President Cyril Ramaphosa. File photo.
Image: ESA ALEXANDER/SUNDAY TIMES

The EFF has applied to appeal against the court order that refused public access to the CR17 bank records, saying the order “endorsed secrecy”, whereas open justice has been the position of the courts all along.

The CR17 campaign saw President Cyril Ramaphosa elected president of the ANC in December 2017.

The bank statements — detailing the transfers of millions of rand in donations into and between various bank accounts associated with the CR17 campaign — were handed in to court by public protector Busisiwe Mkhwebane when Ramaphosa challenged the lawfulness of her now infamous CR17 report, which found that Ramaphosa had misled parliament about one of the donations to the campaign, had breached the executive ethics code and even directed an investigation for money laundering.

Ramaphosa’s review challenge was successful and the Constitutional Court recently confirmed that Mkhwebane’s investigation and report were unlawful and Ramaphosa did not have a duty to publicly disclose the donations to the campaign. However, documents handed in to court are normally public documents.

In the review case, Ramaphosa’s lawyers asked for these to be sealed and deputy judge president Aubrey Ledwaba agreed, with the proviso that anyone with an objection may raise this “in court”. No-one did so during the main review application. But later, the EFF brought a separate case to unseal the bank statements.

Last month, Pretoria high court judge Cassim Sardiwalla dismissed the EFF’s case.

The party has now applied for leave to appeal to the Supreme Court of Appeal.
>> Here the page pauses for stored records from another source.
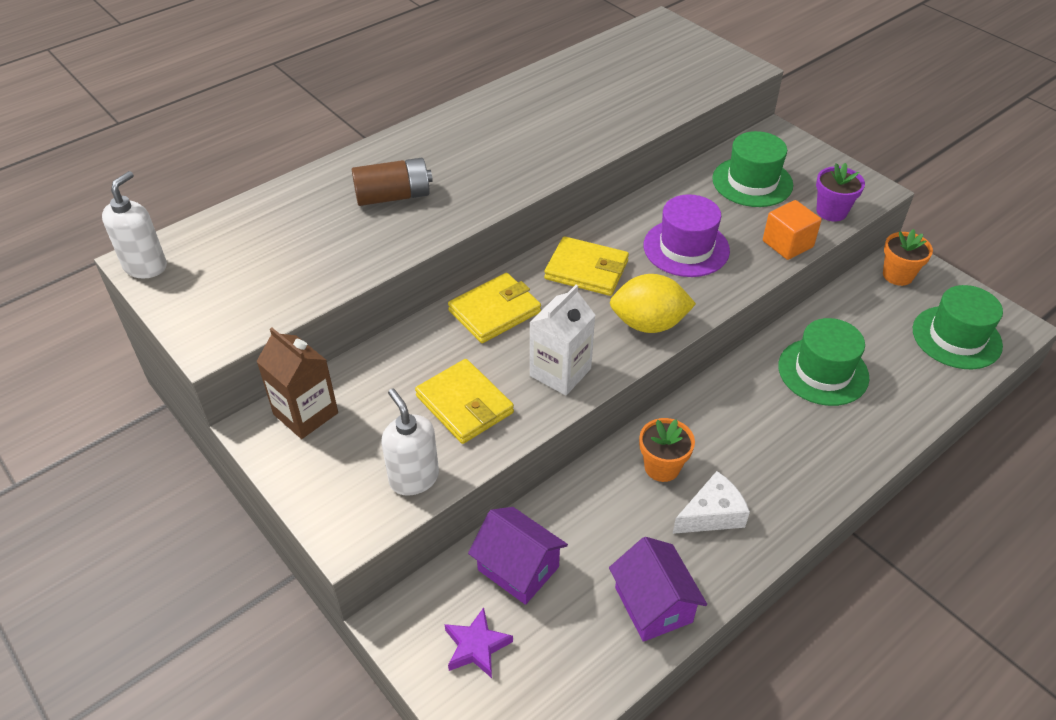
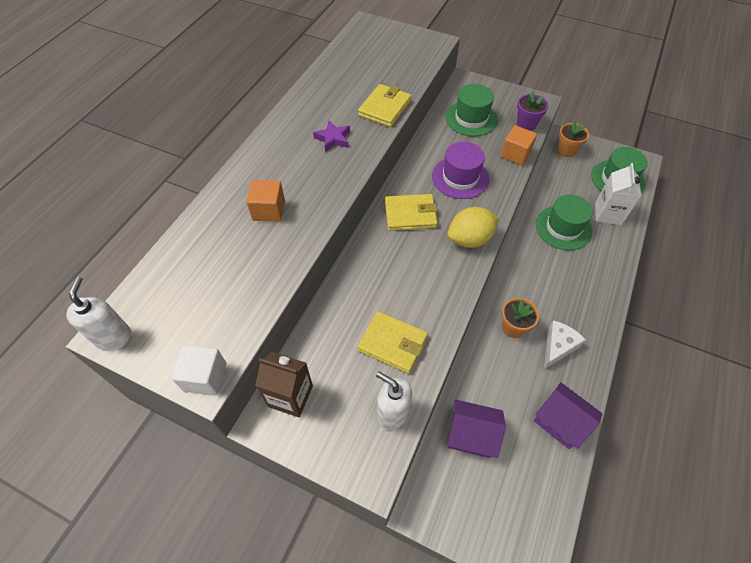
camera: 25 degrees left, 10 degrees up
brown battery [352,158,433,206] -> orange cube [246,180,285,222]
purple star [445,607,513,678] -> purple star moved to [313,121,350,152]
yellow wallet [448,273,541,343] -> yellow wallet moved to [358,84,411,127]
white carton [529,285,595,396] -> white carton moved to [595,163,641,225]
none -> white cube [171,345,226,395]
“The judgment contradicts no fewer than three Constitutional Court and/or Supreme Court of Appeal judgments on the open justice principle. With respect, this requires attention from the appellate courts, particularly if this judgment becomes the new precedent ... with cases being conducted partially in secret,” said the EFF’s application.
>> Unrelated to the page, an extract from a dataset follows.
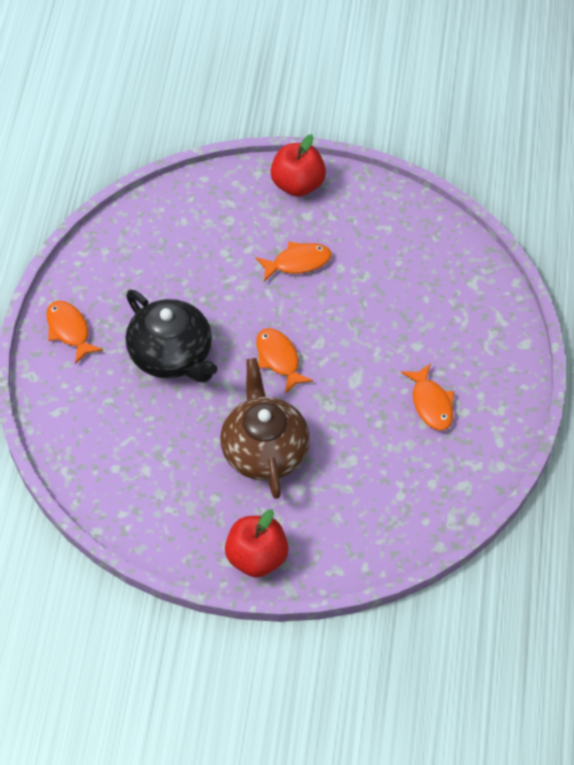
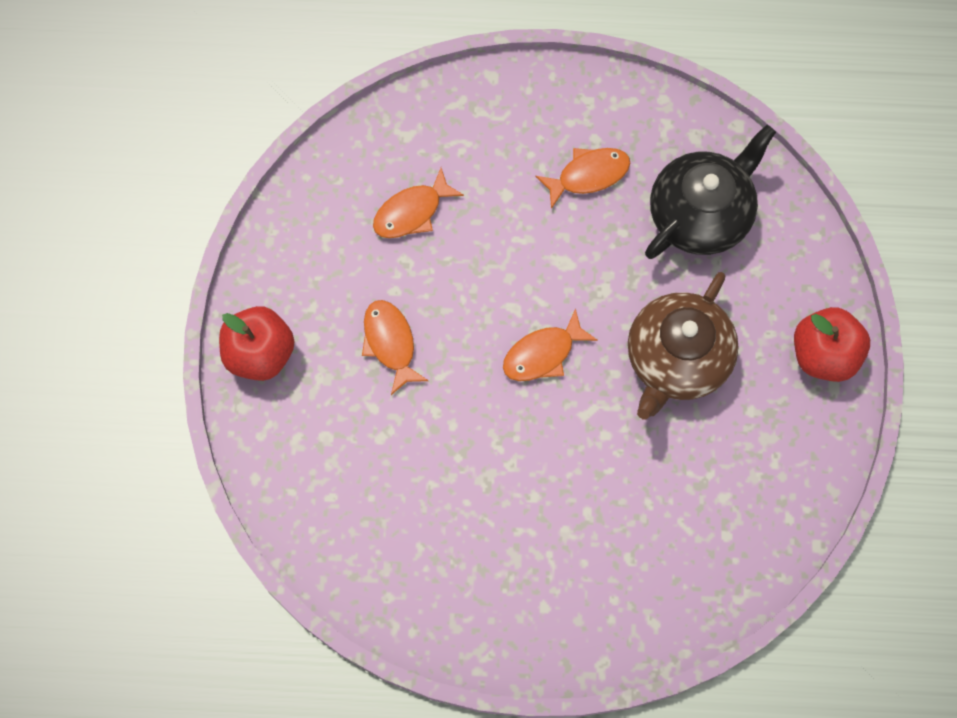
camera: 95 degrees left, 15 degrees up
orange fish [46,301,103,364] -> orange fish moved to [373,168,464,238]
black teapot [125,290,218,382] -> black teapot moved to [645,125,776,259]
brown teapot [220,358,310,499] -> brown teapot turned 45 degrees counterclockwise [628,272,739,419]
The application said that once a review of a decisionmaker was launched in court, the rules of court require that the documents relied on by the decisionmaker, or the Rule 53 record, “in its entirety becomes disclosable”.

The EFF also said that, because the sealing was done in a case management meeting and not through a formal legal process, it created a “reverse onus” on the EFF to justify why the bank statements should be open to the public.
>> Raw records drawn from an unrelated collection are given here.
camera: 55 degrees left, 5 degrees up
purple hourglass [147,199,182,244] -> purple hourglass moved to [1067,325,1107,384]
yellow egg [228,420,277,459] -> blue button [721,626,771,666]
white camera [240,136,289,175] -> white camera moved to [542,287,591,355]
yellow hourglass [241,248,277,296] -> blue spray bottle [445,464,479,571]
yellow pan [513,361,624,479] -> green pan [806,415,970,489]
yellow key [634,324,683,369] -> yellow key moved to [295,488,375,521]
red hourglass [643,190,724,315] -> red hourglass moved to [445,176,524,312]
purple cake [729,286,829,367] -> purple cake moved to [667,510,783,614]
The right position, said the EFF, was that the president should have justified why the documents should have been sealed.

“The sealing was obtained without notice, and was not in open court. This in inimical to not only how justice is done, but in how justice is seen to be done,” said the EFF’s application.

The application said that the sealed records were “fundamental for our democracy” — in relation to the right to vote and the principle of open justice. The documents had also already been leaked, said the application, and were thus already in the public domain.

“Yet, and solely because of Ledwaba DJP’s directive, and now the court a quo’s judgment, the EFF is barred from making public any material that is sealed.”